Пути к Насте мне очищены!
Но надолго ли они поехали? И куда поехали?
Прохор был в новой белой свитке, и стан его перехватывался новым красным, как жар, поясом; на раменах отца Еремея приятно переливалась праздничная широкорукавная ряса из темной двуличневой материи; одежды же иерейши представляли больное для глаз и непостижимое для ума смешенье красок.
Очевидно, они отправились в гости или в город. Самое ближнее местопребывание иерейское отстояло от Тернов на двадцать верст, город — на сорок, следственно, они никак не могли возвратиться до вечера. До вечера я успею испытать Настю.

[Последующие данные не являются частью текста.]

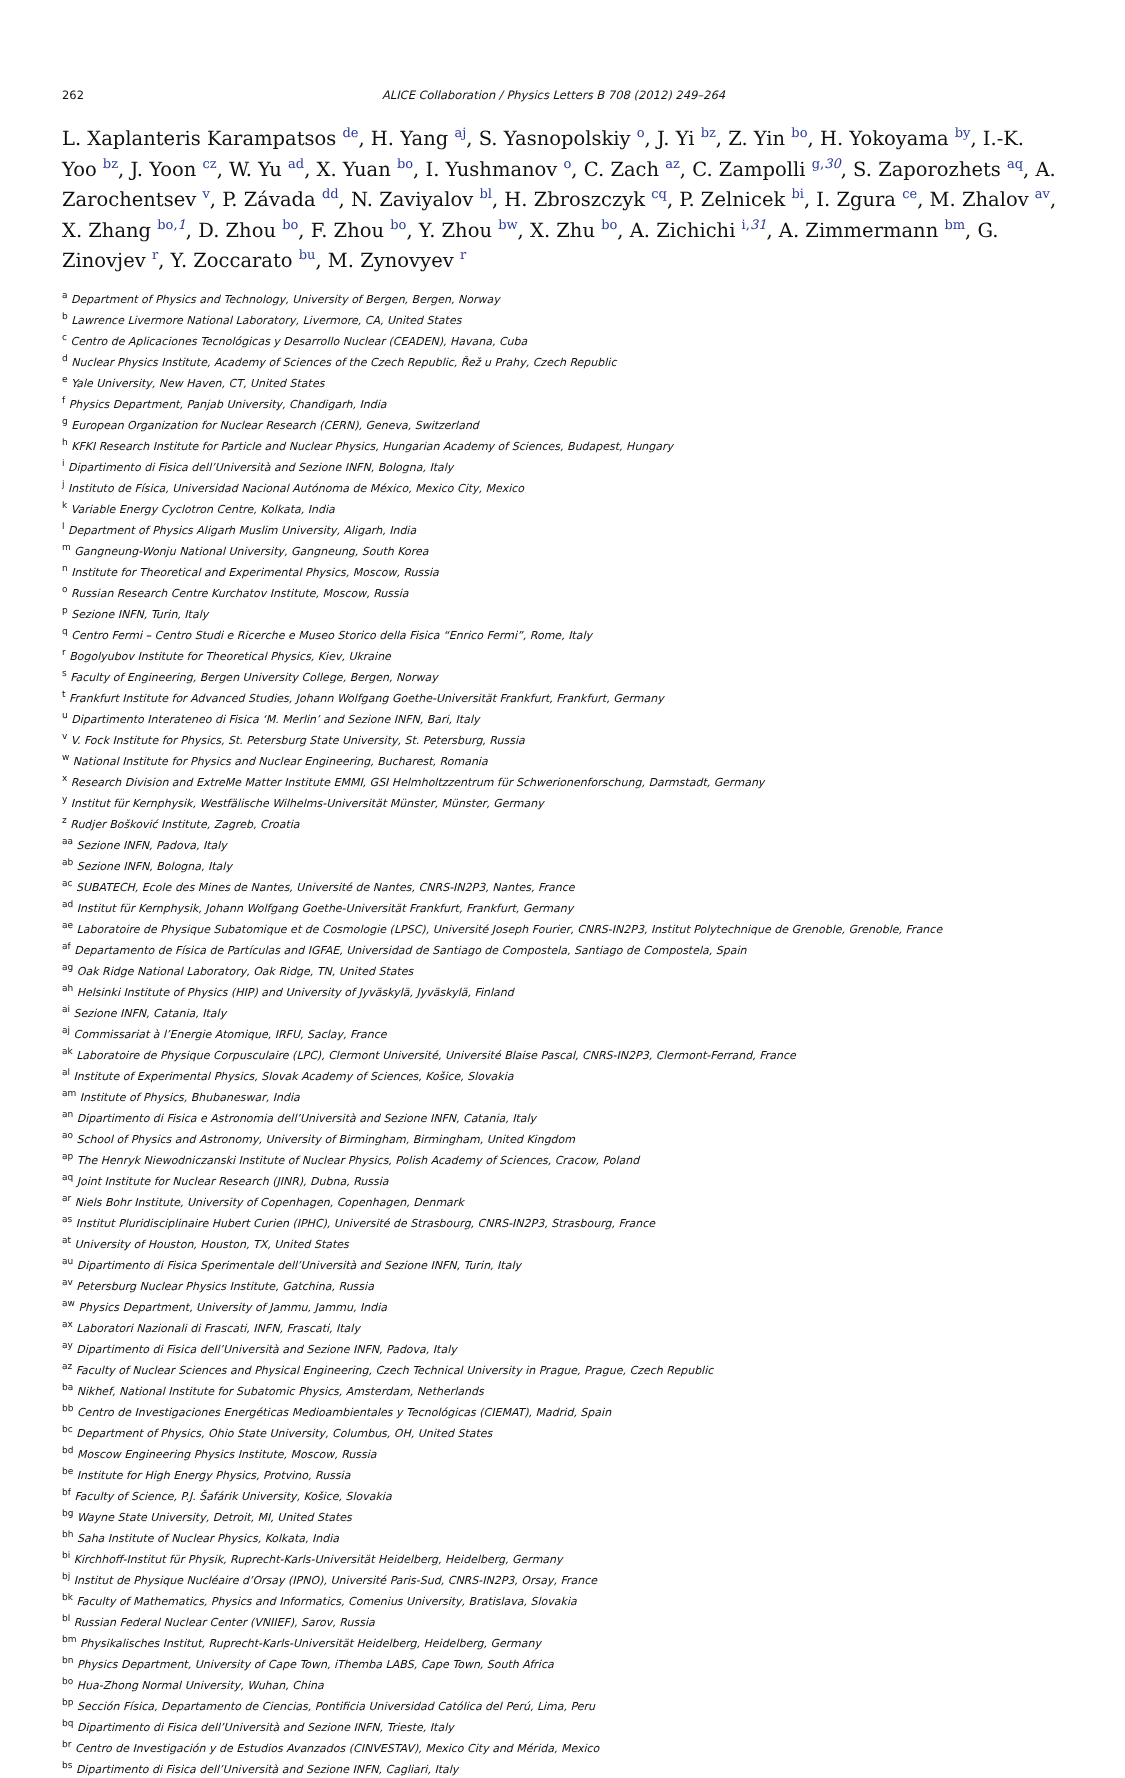262 ALICE Collaboration / Physics Letters B 708 (2012) 249–264
L. Xaplanteris Karampatsos <sup>de</sup>, H. Yang <sup>aj</sup>, S. Yasnopolskiy <sup>o</sup>, J. Yi <sup>bz</sup>, Z. Yin <sup>bo</sup>, H. Yokoyama <sup>by</sup>, I.-K. Yoo <sup>bz</sup>, J. Yoon <sup>cz</sup>, W. Yu <sup>ad</sup>, X. Yuan <sup>bo</sup>, I. Yushmanov <sup>o</sup>, C. Zach <sup>az</sup>, C. Zampolli <sup>g,30</sup>, S. Zaporozhets <sup>aq</sup>, A. Zarochentsev <sup>v</sup>, P. Závada <sup>dd</sup>, N. Zaviyalov <sup>bl</sup>, H. Zbroszczyk <sup>cq</sup>, P. Zelnicek <sup>bi</sup>, I. Zgura <sup>ce</sup>, M. Zhalov <sup>av</sup>, X. Zhang <sup>bo,1</sup>, D. Zhou <sup>bo</sup>, F. Zhou <sup>bo</sup>, Y. Zhou <sup>bw</sup>, X. Zhu <sup>bo</sup>, A. Zichichi <sup>i,31</sup>, A. Zimmermann <sup>bm</sup>, G. Zinovjev <sup>r</sup>, Y. Zoccarato <sup>bu</sup>, M. Zynovyev <sup>r</sup>
<sup>a</sup> Department of Physics and Technology, University of Bergen, Bergen, Norway
<sup>b</sup> Lawrence Livermore National Laboratory, Livermore, CA, United States
<sup>c</sup> Centro de Aplicaciones Tecnológicas y Desarrollo Nuclear (CEADEN), Havana, Cuba
<sup>d</sup> Nuclear Physics Institute, Academy of Sciences of the Czech Republic, Řež u Prahy, Czech Republic
<sup>e</sup> Yale University, New Haven, CT, United States
<sup>f</sup> Physics Department, Panjab University, Chandigarh, India
<sup>g</sup> European Organization for Nuclear Research (CERN), Geneva, Switzerland
<sup>h</sup> KFKI Research Institute for Particle and Nuclear Physics, Hungarian Academy of Sciences, Budapest, Hungary
<sup>i</sup> Dipartimento di Fisica dell’Università and Sezione INFN, Bologna, Italy
<sup>j</sup> Instituto de Física, Universidad Nacional Autónoma de México, Mexico City, Mexico
<sup>k</sup> Variable Energy Cyclotron Centre, Kolkata, India
<sup>l</sup> Department of Physics Aligarh Muslim University, Aligarh, India
<sup>m</sup> Gangneung-Wonju National University, Gangneung, South Korea
<sup>n</sup> Institute for Theoretical and Experimental Physics, Moscow, Russia
<sup>o</sup> Russian Research Centre Kurchatov Institute, Moscow, Russia
<sup>p</sup> Sezione INFN, Turin, Italy
<sup>q</sup> Centro Fermi – Centro Studi e Ricerche e Museo Storico della Fisica “Enrico Fermi”, Rome, Italy
<sup>r</sup> Bogolyubov Institute for Theoretical Physics, Kiev, Ukraine
<sup>s</sup> Faculty of Engineering, Bergen University College, Bergen, Norway
<sup>t</sup> Frankfurt Institute for Advanced Studies, Johann Wolfgang Goethe-Universität Frankfurt, Frankfurt, Germany
<sup>u</sup> Dipartimento Interateneo di Fisica ‘M. Merlin’ and Sezione INFN, Bari, Italy
<sup>v</sup> V. Fock Institute for Physics, St. Petersburg State University, St. Petersburg, Russia
<sup>w</sup> National Institute for Physics and Nuclear Engineering, Bucharest, Romania
<sup>x</sup> Research Division and ExtreMe Matter Institute EMMI, GSI Helmholtzzentrum für Schwerionenforschung, Darmstadt, Germany
<sup>y</sup> Institut für Kernphysik, Westfälische Wilhelms-Universität Münster, Münster, Germany
<sup>z</sup> Rudjer Bošković Institute, Zagreb, Croatia
<sup>aa</sup> Sezione INFN, Padova, Italy
<sup>ab</sup> Sezione INFN, Bologna, Italy
<sup>ac</sup> SUBATECH, Ecole des Mines de Nantes, Université de Nantes, CNRS-IN2P3, Nantes, France
<sup>ad</sup> Institut für Kernphysik, Johann Wolfgang Goethe-Universität Frankfurt, Frankfurt, Germany
<sup>ae</sup> Laboratoire de Physique Subatomique et de Cosmologie (LPSC), Université Joseph Fourier, CNRS-IN2P3, Institut Polytechnique de Grenoble, Grenoble, France
<sup>af</sup> Departamento de Física de Partículas and IGFAE, Universidad de Santiago de Compostela, Santiago de Compostela, Spain
<sup>ag</sup> Oak Ridge National Laboratory, Oak Ridge, TN, United States
<sup>ah</sup> Helsinki Institute of Physics (HIP) and University of Jyväskylä, Jyväskylä, Finland
<sup>ai</sup> Sezione INFN, Catania, Italy
<sup>aj</sup> Commissariat à l’Energie Atomique, IRFU, Saclay, France
<sup>ak</sup> Laboratoire de Physique Corpusculaire (LPC), Clermont Université, Université Blaise Pascal, CNRS-IN2P3, Clermont-Ferrand, France
<sup>al</sup> Institute of Experimental Physics, Slovak Academy of Sciences, Košice, Slovakia
<sup>am</sup> Institute of Physics, Bhubaneswar, India
<sup>an</sup> Dipartimento di Fisica e Astronomia dell’Università and Sezione INFN, Catania, Italy
<sup>ao</sup> School of Physics and Astronomy, University of Birmingham, Birmingham, United Kingdom
<sup>ap</sup> The Henryk Niewodniczanski Institute of Nuclear Physics, Polish Academy of Sciences, Cracow, Poland
<sup>aq</sup> Joint Institute for Nuclear Research (JINR), Dubna, Russia
<sup>ar</sup> Niels Bohr Institute, University of Copenhagen, Copenhagen, Denmark
<sup>as</sup> Institut Pluridisciplinaire Hubert Curien (IPHC), Université de Strasbourg, CNRS-IN2P3, Strasbourg, France
<sup>at</sup> University of Houston, Houston, TX, United States
<sup>au</sup> Dipartimento di Fisica Sperimentale dell’Università and Sezione INFN, Turin, Italy
<sup>av</sup> Petersburg Nuclear Physics Institute, Gatchina, Russia
<sup>aw</sup> Physics Department, University of Jammu, Jammu, India
<sup>ax</sup> Laboratori Nazionali di Frascati, INFN, Frascati, Italy
<sup>ay</sup> Dipartimento di Fisica dell’Università and Sezione INFN, Padova, Italy
<sup>az</sup> Faculty of Nuclear Sciences and Physical Engineering, Czech Technical University in Prague, Prague, Czech Republic
<sup>ba</sup> Nikhef, National Institute for Subatomic Physics, Amsterdam, Netherlands
<sup>bb</sup> Centro de Investigaciones Energéticas Medioambientales y Tecnológicas (CIEMAT), Madrid, Spain
<sup>bc</sup> Department of Physics, Ohio State University, Columbus, OH, United States
<sup>bd</sup> Moscow Engineering Physics Institute, Moscow, Russia
<sup>be</sup> Institute for High Energy Physics, Protvino, Russia
<sup>bf</sup> Faculty of Science, P.J. Šafárik University, Košice, Slovakia
<sup>bg</sup> Wayne State University, Detroit, MI, United States
<sup>bh</sup> Saha Institute of Nuclear Physics, Kolkata, India
<sup>bi</sup> Kirchhoff-Institut für Physik, Ruprecht-Karls-Universität Heidelberg, Heidelberg, Germany
<sup>bj</sup> Institut de Physique Nucléaire d’Orsay (IPNO), Université Paris-Sud, CNRS-IN2P3, Orsay, France
<sup>bk</sup> Faculty of Mathematics, Physics and Informatics, Comenius University, Bratislava, Slovakia
<sup>bl</sup> Russian Federal Nuclear Center (VNIIEF), Sarov, Russia
<sup>bm</sup> Physikalisches Institut, Ruprecht-Karls-Universität Heidelberg, Heidelberg, Germany
<sup>bn</sup> Physics Department, University of Cape Town, iThemba LABS, Cape Town, South Africa
<sup>bo</sup> Hua-Zhong Normal University, Wuhan, China
<sup>bp</sup> Sección Física, Departamento de Ciencias, Pontificia Universidad Católica del Perú, Lima, Peru
<sup>bq</sup> Dipartimento di Fisica dell’Università and Sezione INFN, Trieste, Italy
<sup>br</sup> Centro de Investigación y de Estudios Avanzados (CINVESTAV), Mexico City and Mérida, Mexico
<sup>bs</sup> Dipartimento di Fisica dell’Università and Sezione INFN, Cagliari, Italy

Я устремляюсь по выгону, быстро достигаю границы, отделяющей попов огород от нашего, и жадным взором обозреваю все видимое пространство.
Ландшафт оживляла одна Ненила, сидевшая на первой ступеньке своего крылечка и лущившая тыквенные семечки.
Нетерпенье увидать Настю столь меня обуяло, что я утрачиваю все свое обычное благоразумие и осмотрительность и действую отчаянно.
Я прямо подступаю к Нениле и, насколько волненье позволяет, умильно ее приветствую; затем, не дав ей времени опомниться, коварно восклицаю:
— Ах, сколько ягод в лесу! Просто чудеса!
— Где? — спрашивает Ненила, выплевывая шелуху, которую изумление удержало в ее алых устах.
Известие о ягодах заставило ее забыть дерзновенность моего к ней обращения.
— Везде, — отвечаю я с восторгом — притворным восторгом, ибо в ту минуту пропади все ягоды на земном шаре, я бы даже не ахнул. — Везде, по всему лесу! Так, куда ни глянешь, словно жар горит! И этакие крупные! Я таких крупных сроду еще и не видывал!